The Premier’s decision to reject help from the army and instead to put dodgy private security guards in charge of hotel quarantine was linked to the deaths of 801 people. There was an inquiry, costing $15m, including $8m on ministers’ legal fees, yet no one could remember who made that fateful decision; and somehow, that’s the end of it.

But that’s par for the course in Victoria where nothing is ever the government’s fault. When WorkSafe Victoria, headed up by a former Labor staffer, investigated the 801 deaths under the state’s powerful industrial manslaughter laws, it concluded that no one individual was to blame, just a faceless Victorian Health Department instead. The Lawyer X royal commission found a gross miscarriage of justice but no one in authority has been charged, let alone lost their job.

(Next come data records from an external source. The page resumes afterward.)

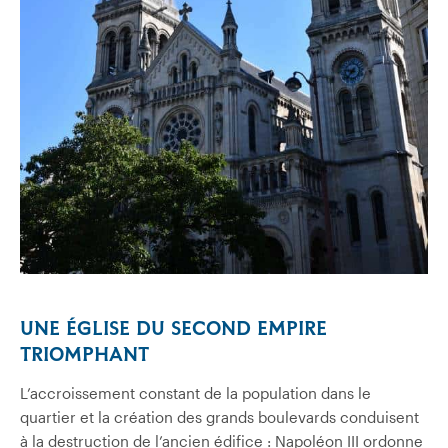
UNE ÉGLISE DU SECOND EMPIRE
TRIOMPHANT
L’accroissement constant de la population dans le
quartier et la création des grands boulevards conduisent
à la destruction de l’ancien édifice : Napoléon III ordonne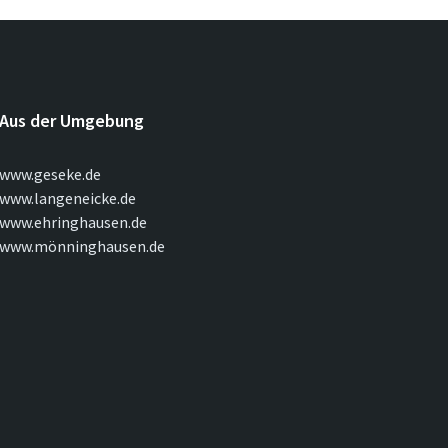
Aus der Umgebung
www.geseke.de
www.langeneicke.de
www.ehringhausen.de
www.mönninghausen.de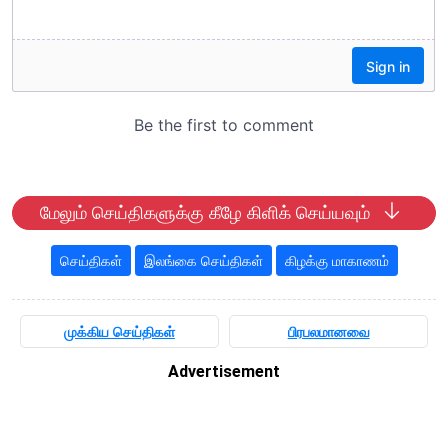
மேலும் செய்திகளுக்கு கீழே கிளிக் செய்யவும்
செய்திகள்
இலங்கை செய்திகள்
கிழக்கு மாகாணம்
முக்கிய செய்திகள்
பிரபலமானவை
Advertisement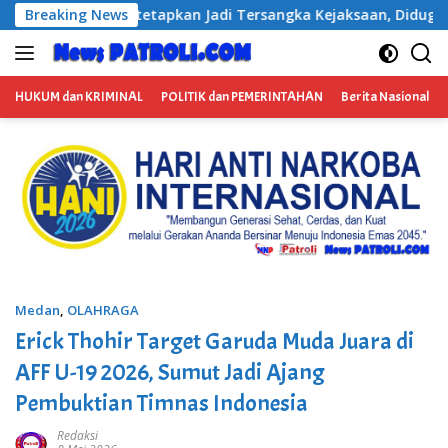
Langsung
a Kejaksaan, Diduga Terima Fee 30%
Breaking News
BP3RI Sikapi Pro
ke
konten
HUKUM dan KRIMINAL
POLITIK dan PEMERINTAHAN
Berita Nasional
Medan
,
OLAHRAGA
Erick Thohir Target Garuda Muda Juara di
AFF U-19 2026, Sumut Jadi Ajang
Pembuktian Timnas Indonesia
Redaksi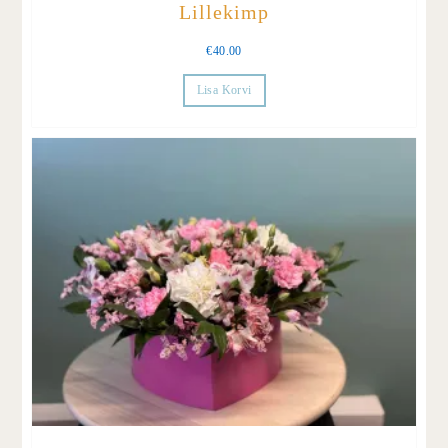
Lillekimp
€
40.00
Lisa Korvi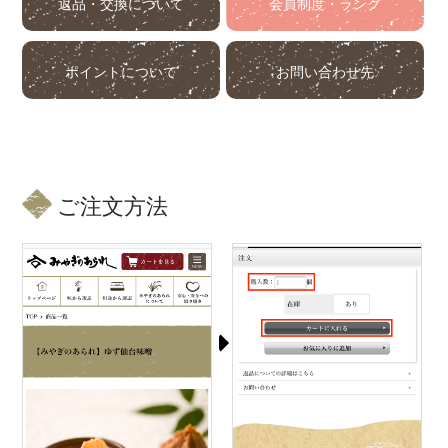
返品・交換について
会員制度・ランク
ポイントについて
お問い合わせ先
ご注文方法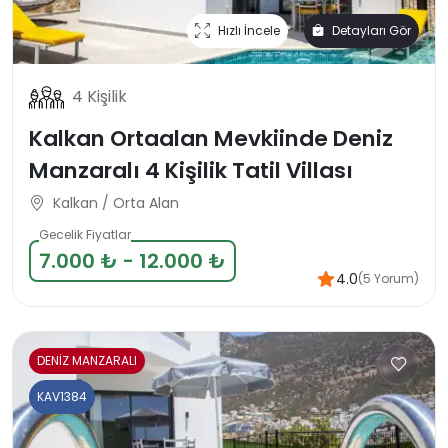
Hızlı İncele
Detayları Gör
4 Kişilik
Kalkan Ortaalan Mevkiinde Deniz
Manzaralı 4 Kişilik Tatil Villası
Kalkan / Orta Alan
Gecelik Fiyatlar
7.000 ₺ - 12.000 ₺
4.0
(5 Yorum)
DENİZ MANZARALI
KAV1384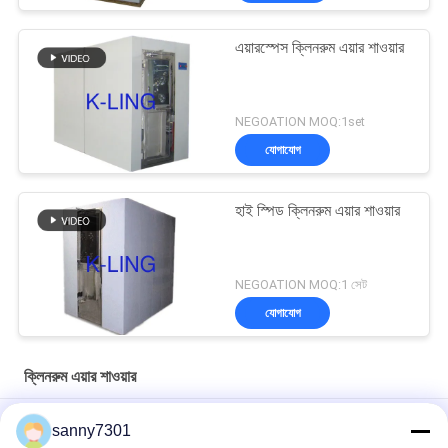
এয়ারস্পেস ক্লিনরুম এয়ার শাওয়ার
NEGOATION MOQ:1set
যোগাযোগ
হাই স্পিড ক্লিনরুম এয়ার শাওয়ার
NEGOATION MOQ:1 সেট
যোগাযোগ
ক্লিনরুম এয়ার শাওয়ার
ওয়্যারলেস প্রেস সুইচ 380V 50HZ সহ বৈদ্যুতিক ক্লিনরুম এয়ার শাওয়ার
sanny7301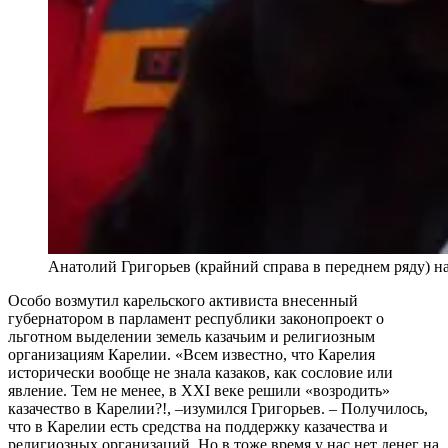
Анатолий Григорьев (крайний справа в переднем ряду) н
Особо возмутил карельского активиста внесенный
губернатором в парламент республики законопроект о
льготном выделении земель казачьим и религиозным
организациям Карелии. «Всем известно, что Карелия
исторически вообще не знала казаков, как сословие или
явление. Тем не менее, в XXI веке решили «возродить»
казачество в Карелии?!, –изумился Григорьев. – Получилось,
что в Карелии есть средства на поддержку казачества и
религиозных организаций. Но в тоже время у нас нет денег на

Only months ago, the anti-­corruption watchdog, the Independent Broad-based Anti-corruption Commission, found that serious abuse of taxpayer funds was endemic in Victorian Labor, but likewise no one was personally to blame, certainly not the Premier, even though he’d run the party for the past dozen years. And the Premier himself has been questioned in four, maybe five, corruption inquiries, yet — unlike the questioning of his factional opponents on the ALP Right — it’s never been open to the media. …

Only in Victoria could the Premier spend $1m from taxpayers to promote himself on social media and bypass, for the most part, journalists’ questions and scrutiny.

Enabled by a corrupted media and the left.